BEGIN Records shown

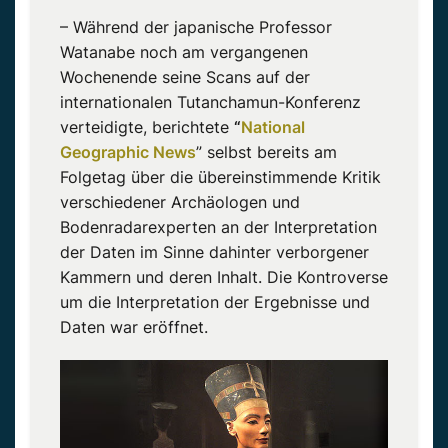
– Während der japanische Professor
Watanabe noch am vergangenen
Wochenende seine Scans auf der
internationalen Tutanchamun-Konferenz
verteidigte, berichtete
“
National
Geographic News
” selbst bereits am
Folgetag über die übereinstimmende Kritik
verschiedener Archäologen und
Bodenradarexperten an der Interpretation
der Daten im Sinne dahinter verborgener
Kammern und deren Inhalt. Die Kontroverse
um die Interpretation der Ergebnisse und
Daten war eröffnet.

END Records shown

— Task to carry out —
Pictures are to be left out; everything else in the entries is reproduced verbatim.

— Answer section —
– Während der japanische Professor
Watanabe noch am vergangenen
Wochenende seine Scans auf der
internationalen Tutanchamun-Konferenz
verteidigte, berichtete
“
National
Geographic News
” selbst bereits am
Folgetag über die übereinstimmende Kritik
verschiedener Archäologen und
Bodenradarexperten an der Interpretation
der Daten im Sinne dahinter verborgener
Kammern und deren Inhalt. Die Kontroverse
um die Interpretation der Ergebnisse und
Daten war eröffnet.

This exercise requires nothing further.